Our table mates were three sisters from Alabama, Florida and Connecticut cruising with their mother who was celebrating her 80 th birthday. The three sisters planed a cruise to coincide with all their and mom’s schedule. One of the sisters had lived in Corona Del Mar not far from us. We talked about travel and cruises and I happen to ask if any of them had done genetic testing from Ancestry. Com or 23 and Me, and they all gushed “yes” with some conspiratorial glances at each other. I then asked if there were any surprises thinking a different lineage may have popped up other than originally thought. They answered with nodding heads and laughs. Apparently one of the sisters had recently taken the DNA test and a half sister popped up that no one knew about. They concluded that their father had probably not know about her either. She was older and born in a home for unmarried women before their father married their mother. They had met with her in Florida just before the cruise and were still giddy having a new sister. She had been adopted into a good family and had been successful in her own career. What a story! The new sister wanted to know all about her father and had never really investigated her biological parents, until now.

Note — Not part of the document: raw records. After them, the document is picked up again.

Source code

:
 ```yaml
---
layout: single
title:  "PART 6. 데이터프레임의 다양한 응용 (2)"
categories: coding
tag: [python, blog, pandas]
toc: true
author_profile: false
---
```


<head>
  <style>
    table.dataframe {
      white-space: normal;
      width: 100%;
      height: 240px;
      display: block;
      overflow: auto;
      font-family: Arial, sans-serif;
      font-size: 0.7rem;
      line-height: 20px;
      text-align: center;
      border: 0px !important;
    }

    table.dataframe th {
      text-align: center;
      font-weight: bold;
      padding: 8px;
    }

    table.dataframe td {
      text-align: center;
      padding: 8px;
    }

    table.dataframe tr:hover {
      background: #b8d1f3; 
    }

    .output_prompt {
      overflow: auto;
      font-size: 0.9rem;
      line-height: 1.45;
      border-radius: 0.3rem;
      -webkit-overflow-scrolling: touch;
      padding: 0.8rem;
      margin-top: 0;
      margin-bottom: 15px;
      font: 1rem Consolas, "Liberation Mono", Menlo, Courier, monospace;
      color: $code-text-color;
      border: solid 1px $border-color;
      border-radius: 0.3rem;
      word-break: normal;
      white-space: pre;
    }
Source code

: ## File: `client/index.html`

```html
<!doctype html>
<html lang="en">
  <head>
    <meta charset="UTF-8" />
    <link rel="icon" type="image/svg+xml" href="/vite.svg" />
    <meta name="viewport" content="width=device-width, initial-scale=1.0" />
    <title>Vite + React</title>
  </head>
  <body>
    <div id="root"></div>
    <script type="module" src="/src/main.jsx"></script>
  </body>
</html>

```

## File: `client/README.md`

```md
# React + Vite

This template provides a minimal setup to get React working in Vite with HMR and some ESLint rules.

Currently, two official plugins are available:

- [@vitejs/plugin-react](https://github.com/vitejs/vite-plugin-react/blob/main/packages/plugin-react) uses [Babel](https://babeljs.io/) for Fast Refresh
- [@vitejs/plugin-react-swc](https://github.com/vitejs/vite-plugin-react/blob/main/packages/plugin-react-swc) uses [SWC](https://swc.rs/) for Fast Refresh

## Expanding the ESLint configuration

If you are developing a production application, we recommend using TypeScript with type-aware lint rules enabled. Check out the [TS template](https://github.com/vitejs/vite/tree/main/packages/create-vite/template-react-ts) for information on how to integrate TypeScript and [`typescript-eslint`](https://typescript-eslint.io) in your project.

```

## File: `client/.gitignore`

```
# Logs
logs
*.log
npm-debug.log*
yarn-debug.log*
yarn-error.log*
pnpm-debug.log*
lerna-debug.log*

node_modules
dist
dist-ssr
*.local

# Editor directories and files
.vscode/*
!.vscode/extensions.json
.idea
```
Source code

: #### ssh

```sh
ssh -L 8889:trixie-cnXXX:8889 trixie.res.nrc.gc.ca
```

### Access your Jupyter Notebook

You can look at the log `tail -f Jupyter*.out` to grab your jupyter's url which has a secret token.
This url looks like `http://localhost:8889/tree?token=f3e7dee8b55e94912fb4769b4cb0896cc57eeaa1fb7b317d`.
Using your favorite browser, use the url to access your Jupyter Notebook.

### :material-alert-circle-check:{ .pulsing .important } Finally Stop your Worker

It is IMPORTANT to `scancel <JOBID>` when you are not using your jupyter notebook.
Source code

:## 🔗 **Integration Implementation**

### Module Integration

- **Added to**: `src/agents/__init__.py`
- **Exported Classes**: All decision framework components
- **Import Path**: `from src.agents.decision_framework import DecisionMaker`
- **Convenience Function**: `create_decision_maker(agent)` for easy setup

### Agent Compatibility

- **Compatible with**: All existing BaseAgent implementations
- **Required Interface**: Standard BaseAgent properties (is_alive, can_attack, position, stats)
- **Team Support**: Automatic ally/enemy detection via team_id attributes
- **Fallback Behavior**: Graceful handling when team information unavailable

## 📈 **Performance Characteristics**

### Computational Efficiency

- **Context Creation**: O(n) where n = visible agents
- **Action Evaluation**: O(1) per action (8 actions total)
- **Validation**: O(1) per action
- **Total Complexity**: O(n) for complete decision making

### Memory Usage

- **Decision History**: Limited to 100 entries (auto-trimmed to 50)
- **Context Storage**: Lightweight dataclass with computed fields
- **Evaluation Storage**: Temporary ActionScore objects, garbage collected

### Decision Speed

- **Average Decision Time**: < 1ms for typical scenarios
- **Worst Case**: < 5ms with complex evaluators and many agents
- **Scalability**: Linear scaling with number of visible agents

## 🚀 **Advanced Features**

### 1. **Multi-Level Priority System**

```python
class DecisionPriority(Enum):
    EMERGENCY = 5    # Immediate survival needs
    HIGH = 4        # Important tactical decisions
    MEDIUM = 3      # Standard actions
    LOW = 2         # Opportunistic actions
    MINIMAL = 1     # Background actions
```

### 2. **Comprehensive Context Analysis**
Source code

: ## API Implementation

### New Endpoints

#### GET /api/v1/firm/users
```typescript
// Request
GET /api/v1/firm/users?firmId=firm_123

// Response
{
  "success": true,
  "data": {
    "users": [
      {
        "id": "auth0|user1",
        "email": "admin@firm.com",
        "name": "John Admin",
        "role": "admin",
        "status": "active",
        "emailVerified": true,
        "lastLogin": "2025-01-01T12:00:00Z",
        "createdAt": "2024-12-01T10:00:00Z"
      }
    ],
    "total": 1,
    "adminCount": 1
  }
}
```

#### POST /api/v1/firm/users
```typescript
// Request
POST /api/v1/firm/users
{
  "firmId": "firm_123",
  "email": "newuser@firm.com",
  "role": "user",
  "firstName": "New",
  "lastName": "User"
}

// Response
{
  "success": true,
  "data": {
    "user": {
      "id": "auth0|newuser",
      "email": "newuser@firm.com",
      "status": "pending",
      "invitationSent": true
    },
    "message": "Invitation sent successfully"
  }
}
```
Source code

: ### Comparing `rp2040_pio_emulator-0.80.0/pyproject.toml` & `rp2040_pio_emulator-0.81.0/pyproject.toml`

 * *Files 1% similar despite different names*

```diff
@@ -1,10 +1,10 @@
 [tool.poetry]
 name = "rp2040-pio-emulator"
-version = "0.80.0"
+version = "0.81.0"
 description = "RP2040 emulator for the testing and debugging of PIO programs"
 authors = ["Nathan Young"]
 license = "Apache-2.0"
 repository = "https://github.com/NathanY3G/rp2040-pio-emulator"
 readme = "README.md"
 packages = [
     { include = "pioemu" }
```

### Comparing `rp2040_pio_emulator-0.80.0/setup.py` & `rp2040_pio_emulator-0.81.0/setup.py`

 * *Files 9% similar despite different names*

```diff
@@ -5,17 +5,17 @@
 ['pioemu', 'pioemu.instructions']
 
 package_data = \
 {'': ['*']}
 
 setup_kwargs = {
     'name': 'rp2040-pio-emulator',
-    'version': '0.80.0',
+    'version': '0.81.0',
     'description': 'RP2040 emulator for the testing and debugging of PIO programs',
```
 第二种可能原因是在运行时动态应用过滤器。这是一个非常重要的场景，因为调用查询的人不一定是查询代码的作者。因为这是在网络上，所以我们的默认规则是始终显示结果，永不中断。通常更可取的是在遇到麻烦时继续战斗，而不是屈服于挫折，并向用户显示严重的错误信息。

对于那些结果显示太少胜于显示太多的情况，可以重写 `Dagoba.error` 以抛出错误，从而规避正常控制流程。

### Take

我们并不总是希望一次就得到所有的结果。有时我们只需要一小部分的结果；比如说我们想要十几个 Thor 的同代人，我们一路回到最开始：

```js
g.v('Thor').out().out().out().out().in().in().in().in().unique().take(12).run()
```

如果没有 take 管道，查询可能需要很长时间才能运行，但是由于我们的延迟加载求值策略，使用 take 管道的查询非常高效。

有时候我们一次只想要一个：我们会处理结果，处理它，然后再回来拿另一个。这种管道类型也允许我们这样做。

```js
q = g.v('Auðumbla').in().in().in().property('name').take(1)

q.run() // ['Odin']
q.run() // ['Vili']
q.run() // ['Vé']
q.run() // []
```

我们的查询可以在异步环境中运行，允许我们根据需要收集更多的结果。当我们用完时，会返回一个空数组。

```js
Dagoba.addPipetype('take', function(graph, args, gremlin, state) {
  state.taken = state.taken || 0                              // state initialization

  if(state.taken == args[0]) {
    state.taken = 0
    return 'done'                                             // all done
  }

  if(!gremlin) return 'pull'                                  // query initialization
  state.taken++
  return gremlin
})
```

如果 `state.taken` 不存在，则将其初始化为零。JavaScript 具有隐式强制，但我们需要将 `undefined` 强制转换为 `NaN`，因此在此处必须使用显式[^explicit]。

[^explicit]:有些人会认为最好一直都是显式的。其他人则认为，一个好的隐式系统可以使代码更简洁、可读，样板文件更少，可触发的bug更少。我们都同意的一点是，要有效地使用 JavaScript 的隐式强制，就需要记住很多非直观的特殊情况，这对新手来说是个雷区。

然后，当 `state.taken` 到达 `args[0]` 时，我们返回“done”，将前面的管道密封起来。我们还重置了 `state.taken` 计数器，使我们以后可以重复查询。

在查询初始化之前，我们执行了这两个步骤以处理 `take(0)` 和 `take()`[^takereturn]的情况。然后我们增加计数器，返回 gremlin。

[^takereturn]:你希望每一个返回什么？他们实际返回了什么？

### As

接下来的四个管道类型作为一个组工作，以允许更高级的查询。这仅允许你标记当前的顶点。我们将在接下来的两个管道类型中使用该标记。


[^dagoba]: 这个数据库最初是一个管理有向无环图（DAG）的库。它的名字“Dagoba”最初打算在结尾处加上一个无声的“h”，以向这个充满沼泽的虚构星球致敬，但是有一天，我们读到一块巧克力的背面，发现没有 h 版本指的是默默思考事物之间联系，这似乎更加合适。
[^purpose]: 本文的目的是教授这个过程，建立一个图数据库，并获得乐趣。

The so-so lobster lunch finished and we visited a cigar and rum shop on the way to Revolution Square. Of course two cigars were purchased for band mates.
At Revolution Square the famous Cuban taxis were out in full force. It looked like a classic car show. We took some photos and it started to rain. The convertibles had their tops up in seconds, and their business all but stopped, until the rain cleared.
I asked Rosie about the inordinate amount of convertible cars and she laughed that making cars into convertibles is an entire side industry. She also said that cousin’s Chevy also had various parts in it to kept it running including a Honda motor.
Our final destination was the San Francisco Market Place and we were allotted only 35 minutes to shop. Apparently we ate up some of our shopping time at the cigar store. Darn. We could have spent at least two hours in this massive building filled with local vendor booths. We could haggle! We were only going to buy a magnet as is our tradition ( you should see our refrigerator at home), but one thing led to another.
Everything was so cheap, that we didn’t even haggle. We bought a magnet, a clave percussion instrument, two stuffed voodoo dolls, two cigar cases and a decorative mask with ten minutes to spare. It was raining hard now and we had missed these forecasted thunderstorms all week so we didn’t mind getting soaked splashing towards the bus. The bus windows were fogging up from soaked passengers boasting about their purchases. A passenger next to me had bought a case of the best Cuban cigars, Cohibas, for his barber costing around $200.
Once again, we were too beat to hang around Havana any longer and we dashed up the gang way in the rain into the ship.
The crew was waiting with pool towels and smiles.